What Is Resistor Thermal Noise?
Every resistor generates a small random voltage caused by the thermal agitation of charge carriers, independent of any applied voltage. This is called Johnson–Nyquist noise or thermal noise. It sets a fundamental noise floor in amplifiers, sensors, and measurement systems. This calculator computes the RMS thermal noise voltage of a resistor over a given measurement bandwidth and temperature.
How to Use It
Enter the resistance in ohms, the absolute temperature in kelvin (room temperature ≈ 290–300 K), and the measurement bandwidth in hertz. The calculator returns the RMS noise voltage in nanovolts, the value in volts, and the noise voltage spectral density in nV/√Hz.
The Formula
The RMS thermal noise voltage is:
$$V_n = \sqrt{4\,k\,T\,R\,\text{BW}}$$
where \(k\) is the Boltzmann constant (\(1.38\times10^{-23}\ \text{J/K}\)), \(T\) is absolute temperature in kelvin, \(R\) is resistance in ohms, and BW is the noise bandwidth in hertz. The noise voltage spectral density is \(\sqrt{4\,k\,T\,R}\), expressed in V/√Hz.
Worked Example
For \(R = 1000\ \Omega\), \(T = 290\ \text{K}\), and \(\text{BW} = 10{,}000\ \text{Hz}\): $$V_n = \sqrt{4 \times 1.38\times10^{-23} \times 290 \times 1000 \times 10000} = \sqrt{1.60\times10^{-13}} \approx 4.00\times10^{-7}\ \text{V} = 400.06\ \text{nV RMS}.$$ The spectral density is \(\sqrt{4 \times 1.38\times10^{-23} \times 290 \times 1000} \approx 4.00\ \text{nV/}\sqrt{\text{Hz}}\).
FAQ
Does noise depend on the voltage across the resistor?
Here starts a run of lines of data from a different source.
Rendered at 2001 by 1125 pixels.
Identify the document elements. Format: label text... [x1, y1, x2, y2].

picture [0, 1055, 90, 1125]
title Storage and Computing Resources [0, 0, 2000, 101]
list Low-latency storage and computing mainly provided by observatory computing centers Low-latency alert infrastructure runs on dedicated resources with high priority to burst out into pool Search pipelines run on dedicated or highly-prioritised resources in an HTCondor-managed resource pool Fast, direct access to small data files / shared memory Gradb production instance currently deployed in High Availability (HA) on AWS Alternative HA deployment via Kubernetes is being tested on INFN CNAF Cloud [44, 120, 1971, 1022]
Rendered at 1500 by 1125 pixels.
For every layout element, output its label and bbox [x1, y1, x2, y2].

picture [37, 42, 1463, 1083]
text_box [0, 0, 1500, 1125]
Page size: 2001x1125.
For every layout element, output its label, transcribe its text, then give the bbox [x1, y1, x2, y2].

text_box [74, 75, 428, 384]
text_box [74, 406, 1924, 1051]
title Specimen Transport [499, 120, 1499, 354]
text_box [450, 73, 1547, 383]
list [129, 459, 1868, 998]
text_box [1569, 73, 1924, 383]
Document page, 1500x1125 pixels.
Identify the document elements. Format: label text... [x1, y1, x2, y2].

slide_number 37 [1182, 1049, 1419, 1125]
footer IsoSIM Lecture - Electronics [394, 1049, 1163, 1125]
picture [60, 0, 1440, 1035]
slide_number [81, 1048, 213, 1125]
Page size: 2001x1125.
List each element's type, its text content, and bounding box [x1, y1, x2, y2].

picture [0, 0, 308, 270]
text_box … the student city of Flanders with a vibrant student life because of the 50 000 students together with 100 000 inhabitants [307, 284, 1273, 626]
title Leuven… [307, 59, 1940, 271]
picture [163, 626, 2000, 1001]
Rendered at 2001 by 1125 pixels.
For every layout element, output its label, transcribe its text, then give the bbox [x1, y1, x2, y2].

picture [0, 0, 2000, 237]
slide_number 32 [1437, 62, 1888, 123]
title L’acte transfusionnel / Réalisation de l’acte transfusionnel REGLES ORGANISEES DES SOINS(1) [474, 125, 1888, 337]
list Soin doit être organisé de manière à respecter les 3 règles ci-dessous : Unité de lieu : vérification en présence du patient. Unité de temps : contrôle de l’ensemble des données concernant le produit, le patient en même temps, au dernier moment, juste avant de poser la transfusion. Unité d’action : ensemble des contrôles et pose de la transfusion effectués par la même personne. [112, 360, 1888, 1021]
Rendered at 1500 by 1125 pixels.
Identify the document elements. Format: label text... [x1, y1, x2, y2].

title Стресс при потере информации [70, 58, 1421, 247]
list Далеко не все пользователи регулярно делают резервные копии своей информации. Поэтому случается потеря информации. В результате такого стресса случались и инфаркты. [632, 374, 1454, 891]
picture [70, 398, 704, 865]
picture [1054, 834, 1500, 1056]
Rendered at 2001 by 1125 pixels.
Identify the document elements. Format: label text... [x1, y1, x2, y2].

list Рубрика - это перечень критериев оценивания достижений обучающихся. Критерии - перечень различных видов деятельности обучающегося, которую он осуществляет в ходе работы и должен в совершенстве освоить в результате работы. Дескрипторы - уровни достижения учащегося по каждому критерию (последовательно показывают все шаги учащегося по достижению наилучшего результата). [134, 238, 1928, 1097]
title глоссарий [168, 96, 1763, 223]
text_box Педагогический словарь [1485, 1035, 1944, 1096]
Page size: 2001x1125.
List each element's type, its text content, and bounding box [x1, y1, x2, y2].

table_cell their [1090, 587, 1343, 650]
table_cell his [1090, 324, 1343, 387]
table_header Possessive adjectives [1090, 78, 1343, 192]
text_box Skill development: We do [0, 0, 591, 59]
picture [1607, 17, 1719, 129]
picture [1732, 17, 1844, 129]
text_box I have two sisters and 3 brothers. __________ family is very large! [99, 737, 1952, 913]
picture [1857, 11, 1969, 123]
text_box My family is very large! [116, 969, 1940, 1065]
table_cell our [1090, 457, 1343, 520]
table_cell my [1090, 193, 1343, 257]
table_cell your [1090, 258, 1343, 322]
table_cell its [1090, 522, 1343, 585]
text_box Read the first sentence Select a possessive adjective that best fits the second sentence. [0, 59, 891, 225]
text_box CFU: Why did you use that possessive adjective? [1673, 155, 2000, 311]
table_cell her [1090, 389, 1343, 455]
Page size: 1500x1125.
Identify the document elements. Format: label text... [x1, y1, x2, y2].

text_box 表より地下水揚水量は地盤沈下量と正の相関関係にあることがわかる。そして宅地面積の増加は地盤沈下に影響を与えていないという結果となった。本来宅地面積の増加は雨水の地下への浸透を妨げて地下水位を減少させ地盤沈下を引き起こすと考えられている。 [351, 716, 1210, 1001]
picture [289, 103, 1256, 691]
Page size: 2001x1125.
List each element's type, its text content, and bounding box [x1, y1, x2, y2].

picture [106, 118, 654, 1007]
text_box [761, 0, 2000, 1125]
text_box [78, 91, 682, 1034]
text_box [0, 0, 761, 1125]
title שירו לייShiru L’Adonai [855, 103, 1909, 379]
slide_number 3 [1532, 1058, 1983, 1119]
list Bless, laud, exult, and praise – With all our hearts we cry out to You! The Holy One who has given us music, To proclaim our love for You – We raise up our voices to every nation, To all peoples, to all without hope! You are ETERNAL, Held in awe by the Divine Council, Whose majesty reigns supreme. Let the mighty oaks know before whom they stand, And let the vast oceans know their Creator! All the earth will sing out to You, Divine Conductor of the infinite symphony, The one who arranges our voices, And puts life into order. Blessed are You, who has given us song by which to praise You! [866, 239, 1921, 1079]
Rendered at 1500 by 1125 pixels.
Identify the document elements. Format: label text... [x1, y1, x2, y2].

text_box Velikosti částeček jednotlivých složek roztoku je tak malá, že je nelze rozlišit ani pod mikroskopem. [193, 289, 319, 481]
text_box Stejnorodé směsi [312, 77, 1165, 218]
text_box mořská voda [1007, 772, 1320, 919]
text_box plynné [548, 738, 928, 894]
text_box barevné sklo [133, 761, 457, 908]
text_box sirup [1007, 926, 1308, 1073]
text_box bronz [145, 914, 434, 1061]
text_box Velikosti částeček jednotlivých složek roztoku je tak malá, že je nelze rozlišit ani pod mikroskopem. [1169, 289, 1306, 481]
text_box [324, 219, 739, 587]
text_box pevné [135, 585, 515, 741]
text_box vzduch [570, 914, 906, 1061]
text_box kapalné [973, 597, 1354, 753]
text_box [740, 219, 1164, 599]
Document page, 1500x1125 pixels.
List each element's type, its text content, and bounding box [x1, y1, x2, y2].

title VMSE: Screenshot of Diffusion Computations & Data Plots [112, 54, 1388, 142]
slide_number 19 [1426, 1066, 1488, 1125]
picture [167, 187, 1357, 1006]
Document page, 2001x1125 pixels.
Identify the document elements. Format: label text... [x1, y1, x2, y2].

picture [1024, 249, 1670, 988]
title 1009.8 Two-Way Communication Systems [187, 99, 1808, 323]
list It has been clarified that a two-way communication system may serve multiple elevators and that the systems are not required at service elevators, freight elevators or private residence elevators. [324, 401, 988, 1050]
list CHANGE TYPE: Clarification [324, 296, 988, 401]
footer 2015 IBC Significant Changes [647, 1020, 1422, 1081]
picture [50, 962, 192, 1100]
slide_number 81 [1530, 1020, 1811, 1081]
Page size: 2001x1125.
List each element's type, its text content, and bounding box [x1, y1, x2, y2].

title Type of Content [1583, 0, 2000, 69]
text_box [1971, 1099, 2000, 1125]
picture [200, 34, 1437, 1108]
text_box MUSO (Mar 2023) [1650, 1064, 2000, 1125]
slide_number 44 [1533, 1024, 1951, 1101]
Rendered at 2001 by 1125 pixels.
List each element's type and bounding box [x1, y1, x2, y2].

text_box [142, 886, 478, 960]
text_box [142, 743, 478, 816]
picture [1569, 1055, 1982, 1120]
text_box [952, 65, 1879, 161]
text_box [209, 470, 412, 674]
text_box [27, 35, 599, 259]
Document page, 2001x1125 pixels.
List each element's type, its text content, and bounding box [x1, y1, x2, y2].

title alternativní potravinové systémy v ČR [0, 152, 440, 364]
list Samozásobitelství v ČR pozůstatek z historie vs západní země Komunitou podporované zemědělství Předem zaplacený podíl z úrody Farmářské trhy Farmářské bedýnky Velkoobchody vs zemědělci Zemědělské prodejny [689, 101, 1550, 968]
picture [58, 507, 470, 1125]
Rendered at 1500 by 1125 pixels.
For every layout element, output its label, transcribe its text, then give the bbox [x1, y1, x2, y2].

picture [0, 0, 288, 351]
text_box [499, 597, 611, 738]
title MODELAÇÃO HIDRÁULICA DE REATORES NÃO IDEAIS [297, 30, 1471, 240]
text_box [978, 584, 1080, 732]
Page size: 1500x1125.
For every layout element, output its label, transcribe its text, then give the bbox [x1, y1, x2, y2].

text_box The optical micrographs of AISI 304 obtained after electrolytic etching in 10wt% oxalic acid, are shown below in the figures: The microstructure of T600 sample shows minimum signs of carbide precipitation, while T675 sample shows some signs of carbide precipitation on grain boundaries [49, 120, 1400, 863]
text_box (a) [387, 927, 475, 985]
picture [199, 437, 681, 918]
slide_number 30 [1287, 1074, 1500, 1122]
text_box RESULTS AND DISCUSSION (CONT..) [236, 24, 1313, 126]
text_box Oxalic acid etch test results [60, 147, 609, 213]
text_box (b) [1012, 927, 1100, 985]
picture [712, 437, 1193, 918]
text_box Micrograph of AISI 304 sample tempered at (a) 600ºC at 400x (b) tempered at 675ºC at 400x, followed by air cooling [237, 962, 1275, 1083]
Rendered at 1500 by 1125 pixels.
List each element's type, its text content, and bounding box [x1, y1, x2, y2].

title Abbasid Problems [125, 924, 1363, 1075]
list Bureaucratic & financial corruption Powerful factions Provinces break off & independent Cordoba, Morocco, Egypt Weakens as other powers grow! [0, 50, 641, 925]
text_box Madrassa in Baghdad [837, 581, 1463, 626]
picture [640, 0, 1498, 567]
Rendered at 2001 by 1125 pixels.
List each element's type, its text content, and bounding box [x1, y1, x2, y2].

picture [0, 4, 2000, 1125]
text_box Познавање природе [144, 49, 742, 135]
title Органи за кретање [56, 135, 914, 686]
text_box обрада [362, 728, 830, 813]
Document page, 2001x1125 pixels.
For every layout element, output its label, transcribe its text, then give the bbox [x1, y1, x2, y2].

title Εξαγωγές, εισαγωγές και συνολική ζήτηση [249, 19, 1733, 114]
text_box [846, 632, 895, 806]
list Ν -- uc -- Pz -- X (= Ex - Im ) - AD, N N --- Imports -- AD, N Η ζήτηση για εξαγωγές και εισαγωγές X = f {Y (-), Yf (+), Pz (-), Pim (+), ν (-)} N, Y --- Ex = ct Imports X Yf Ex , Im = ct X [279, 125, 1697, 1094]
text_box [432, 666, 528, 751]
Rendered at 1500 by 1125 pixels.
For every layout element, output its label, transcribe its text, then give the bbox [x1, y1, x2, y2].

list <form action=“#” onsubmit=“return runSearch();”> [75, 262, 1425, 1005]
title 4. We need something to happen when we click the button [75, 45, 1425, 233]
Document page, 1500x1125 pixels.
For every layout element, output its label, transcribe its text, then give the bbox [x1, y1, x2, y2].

No. Thermal noise is intrinsic and present even with no current flowing.
Why use kelvin? Thermal noise scales with absolute temperature, so T must be in kelvin (°C + 273.15).
What is nV/√Hz? It is the noise voltage density — multiply by √(bandwidth) to get total RMS noise over that bandwidth.